A boy to make a daddy proud.

If I were speaking to him now, or to any humane person, I think, I might be making progress.

Well. Cal and I are used to each other.

“These people you talk to, George, they have, you know what I mean, kinky love practices, don’t they? Fertility rites? Stuff like that?” he asks. His beard’s about to wilt in the heat. “That I could use.”

“Thanks for your time, Cal.” I snatch back the book.
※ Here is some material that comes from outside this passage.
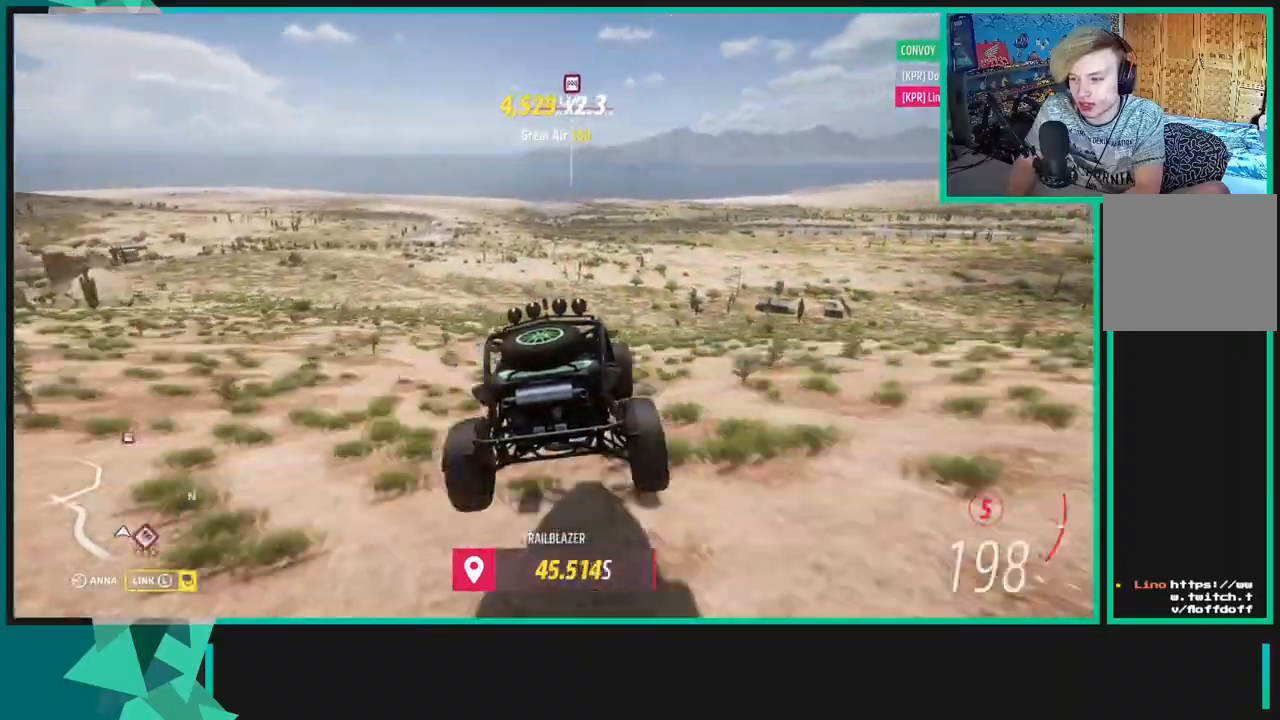
{"buttons": ["R2"], "left_stick": "left", "right_stick": "center", "events": []}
The Zamoras live now near a black college in the projects. Most families here are too poor to buy new shoes, or to repair their old ones, and they have no sidewalks to use — only narrow dirt paths under splintered telephone poles near the street. The power lines between the poles are loosely strung over gardens and lawns, within easy reach of a child swinging a stick, say, or a rusty baton, or an old Louisville Slugger — something I’d fix right away, pronto, ándale, if I had kids here. The fire hydrants, busted, are dry.

The Zamoras’ house is pink with dark-green eaves. Spike cactus blooms on either side of the porch. A stiff plastic hose curls on a peg by the door.

When I arrive — it’s a ten-minute drive from Cal’s — Julio’s trying to figure out the plumbing in his kitchen. He tells me he’s just spent $780 on a new washer and dryer.

I say, “Can I give you a hand?”

“Sure. Grab that wrench for me.”

Some afternoons he cooks hamburgers at a Prince’s Drive-In; two nights a week he fries shrimp at a Chinese take-out on Wheeler. Eight months ago, he and his wife, Lira, and their five children lived in a small apartment in the Fourth Ward, behind a Southern Pacific Railroad crossing. Now, with two jobs, he can afford to rent this place.

“Lira downtown today?” I ask.

“Yeah. Pounding those fucking doors.”

“No luck?”

“Naw. I tell her, she’s gonna have to try a little harder. Small businesses, banks.” She’s been looking for work for a year. “Earn her keep around here.” He laughs, but the ripple in his throat is shallow and sad.

Twice in the last year, I’ve noticed bruises on Lira’s cheeks. Once, she had a black eye. She won’t talk about herself. “Every morning at eight, she catches a Metro bus downtown and interviews all day,” Julio explained to me once. “Then she comes home at seven to fix dinner for the children.”

Last week, on a whim, I stopped by while Julio was still at work, hoping to get her to chat. The timing was bad; she was exhausted from the bus, the kids were hungry, hanging all over her — “Off!” she howled, like someone in near-fatal distress — while she pulled knives and spoons, pots and pans, from cupboards, cabinets, drawers. I asked her how she was doing.

She just smiled.

Fidgeting, wishing I could vanish through the floorboards, I told her I’d recently seen up-to-date employment guides in my friend Cal’s bookstore.